I have to clarify.  This was not in the nature of marital niggling and low-level squabbling: couples who've been together for 40 years recognise the day to day affectionate grumbling that comes with closeness.  This wasn't even a full-blown "I -don't-care-if-we're-in-public-we-are-having-this-argument-right-now!" kind of thing.  They looked like a well dressed, ordinary couple; they showed no signs of being under the influence.  Even given the current heightened awareness of Alzheimer's behaviour and consequent partner frustration, I didn't read their interactions as one of carer and sufferer.  I believed that I was seeing a bully in action and their age made it shocking.

However, the parmesan cheese had to be bought and on we trolleyed.

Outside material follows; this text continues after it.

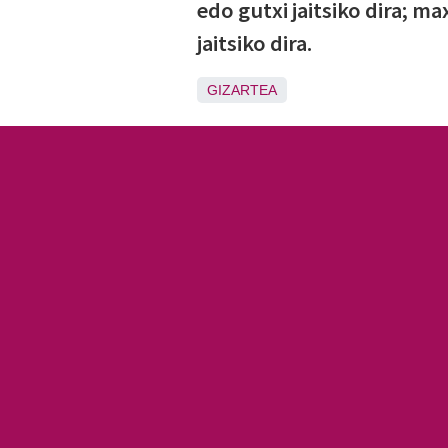
edo gutxi jaitsiko dira; 
jaitsiko dira.
GIZARTEA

In the wine aisle, as we debated tempranillo versus merlot, I was utterly astonished to find another couple right beside us, in what could have been a rerun of the previous scenario!   This pair seemed to be in their 70s and he was actually dragging her hand back from her choice of wine as he said loudly 'NO!  Not that!"  He muttered and moaned "For godsake! I told you ...."   Again, no sign of drinking or of dementia behaviours:  just bullying.  Another male talking 'at' a woman as though she were dirt and verging on physical contact to make her do as he wished.

 I've since wondered if perhaps these incidents did indeed betray the very early signs of dementia taking the form of unreasonably aggressive interactions.  I can't possibly know.

But I did worry that those women seemed so cowed and accepting.  My husband thought maybe they'd been treated like that for so long, they hardly even noticed.  I wonder.